My eyes settled on this lone figure. Because he was trying to persuade the tennis players to turn professional, none of them could be seen sitting with him. As he was the originator of the Kramer cut, the founder of my very own haircut, I naturally gave his hairstyle the once-over. It was short and brushed neatly forward. It didn’t stick up in a rigid flat-top, it lay down. The sides weren’t longer and swept briskly back. It was nothing like a Kramer cut! Jack Kramer didn’t have a Kramer cut! What was wrong with the world?”

Despite this failure to live up to one young man’s expectations, Kramer’s influence on international tennis was enormous. He perfected the so-called Big Game (coming to net both on serve and on return-of serve) that established a style that lasted almost to the end of the century. He succeeded as both a player and a promoter. He revolutionised the presentation and organisation of the game, undermining the dominance of the old blimps of the amateur associations who for so many years had decided who played and who didn’t. He was also a wonderful radio and television commentator, very calm, observant and knowledgeable, the American equivalent of Adrian Quist.[iv] More than anyone, he was instrumental in the move to Open Tennis, where pros and amateurs could compete without bureaucratic constraint.

In 2009 Kramer was still alive but in failing health. My brother had written to him and invited him to write the Foreword to his book. This led to a friendly relationship (by email) with Kramer’s son, David. Early one morning the phone rang in my brother’s house in Hilton, Western Australia, and it was David Kramer on the line, phoning from California. “Jack is with me and would like a word,” David said.

My brother and the old champion had a lovely chat, reminiscing about people and places on the pro tour and the great players of the past. In the end, my brother (who is a doctor) enquired about Jack’s health. “How are you going?” he asked.

The old pro thought for a moment.

“Well,” he replied, “I’m still holding my serve”.

A few weeks later he did finally lose his serve, passing away quietly, an event barely noticed by the world’s media. But to those who know about tennis, it was the end of a sporting aristocrat, the progenitor of a dynasty, a royal figure. The King was dead. 
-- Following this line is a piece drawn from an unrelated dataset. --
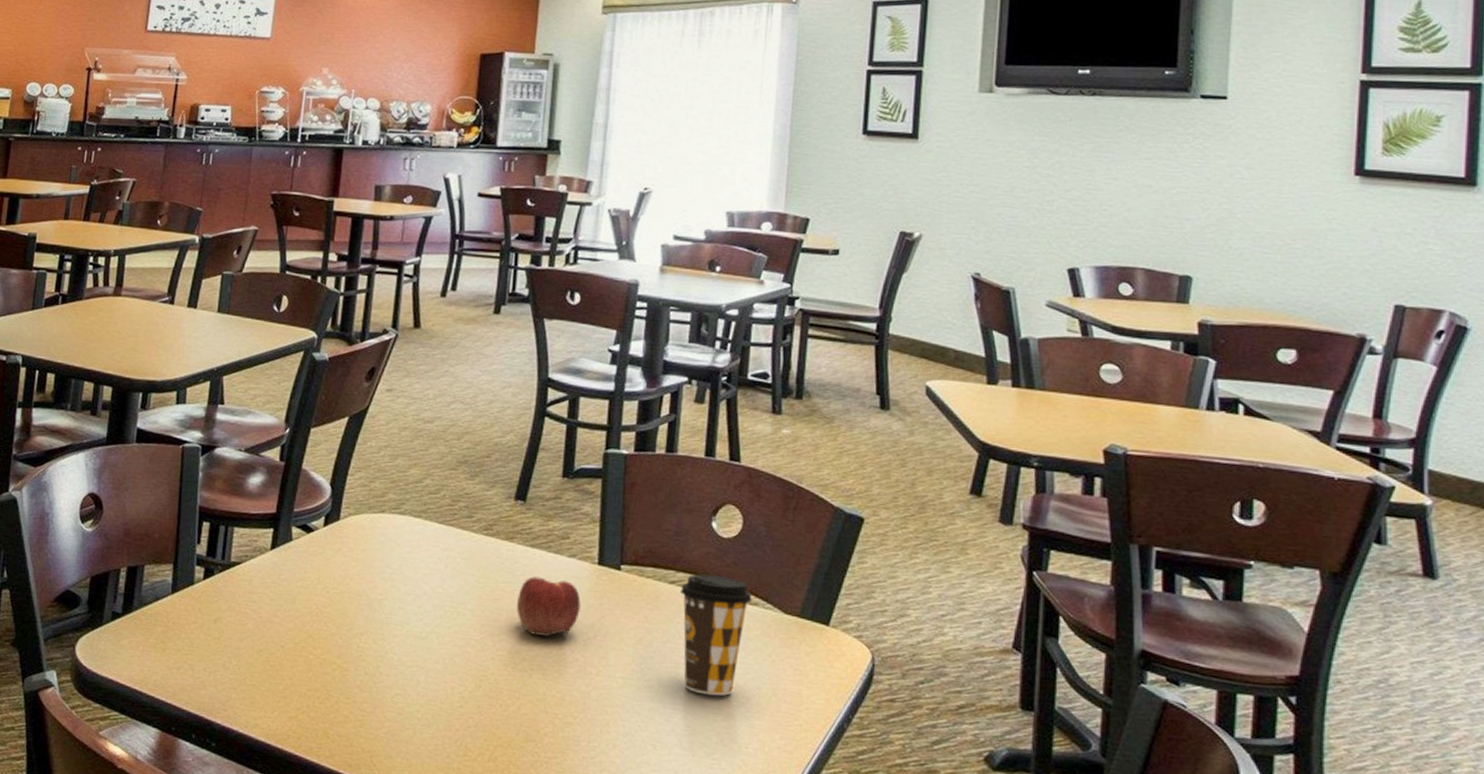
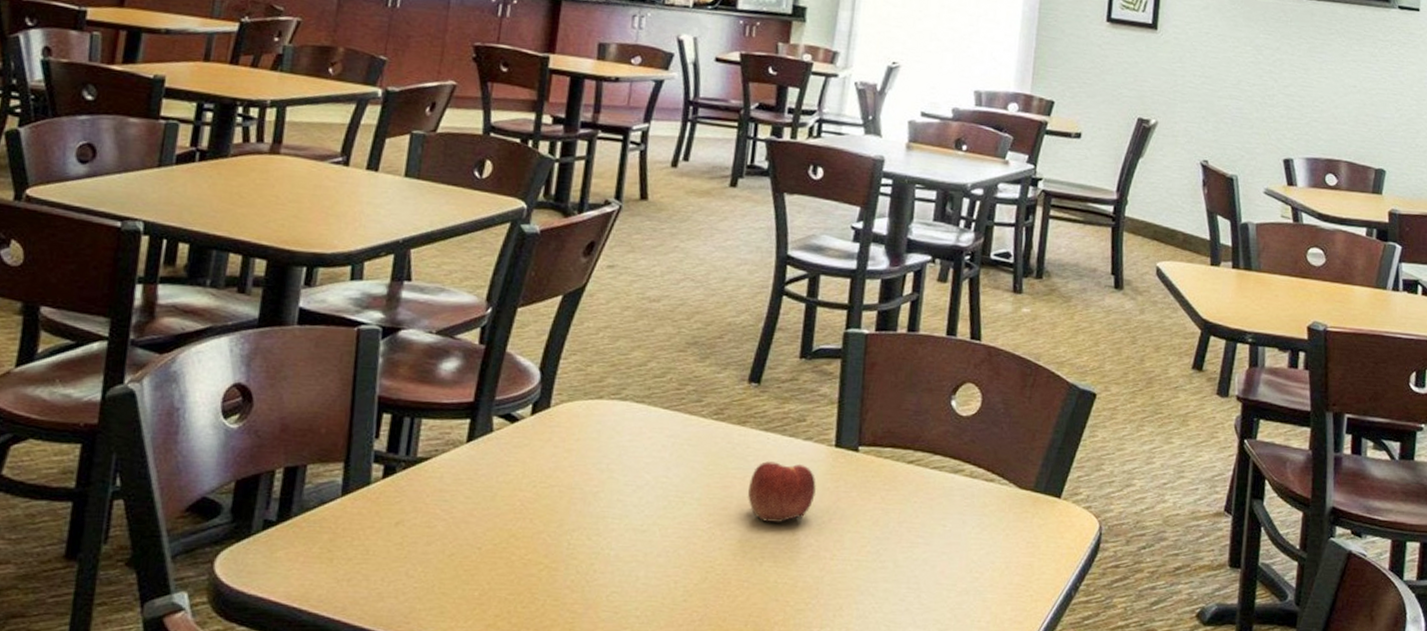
coffee cup: present [680,574,752,696] -> none [918,453,989,573]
[i]              Underwood, Peter (2016): The pros – the forgotten era of tennis. New Chapter Press, New York USA

[ii]                  This story has an interesting local parallel involving my friend and tennis mentor Rob Casey. In 1972, Rob (aged 17) was a junior champion just emerging into senior ranks. In the Australian Open at Kooyong that year he made the draw, but in the first round met 44-year old Frank Sedgman. ‘Sedg’ had behind him a distinguished amateur and pro career stretching back to the 1940s, but was still a magnificent exponent of the serve-volley game. He won 6-0, 6-1, 6-3.  Casey later became a top player himself, but has never forgotten his astonishment at the gap that existed at that time between the amateurs and even a semi-retired old pro like Sedgman. The 1972 Open, incidentally, was won by the 37-year old Ken Rosewall who had been prevented from playing in the championship for nearly 15 years after he turned pro.

[iii]             Drewe, Robert (2000): The Shark Net. Penguin Books. Quoted here with permission from Robert Drewe.  Coincidentally, Drewe was a schoolmate and is today still a good friend of my brother.

[iv]             Kramer’s popularity did not extend to women tennis players of the time, about whom he was critical for lack of fitness and skills. The Number One woman player Billy Jean King, on one occasion, refused to play a match so long as Jack was in the commentary box. To prevent a fuss, Jack voluntarily stood down from his commentator position for the Billie Jean match, but did not change his views, at least not in the short term.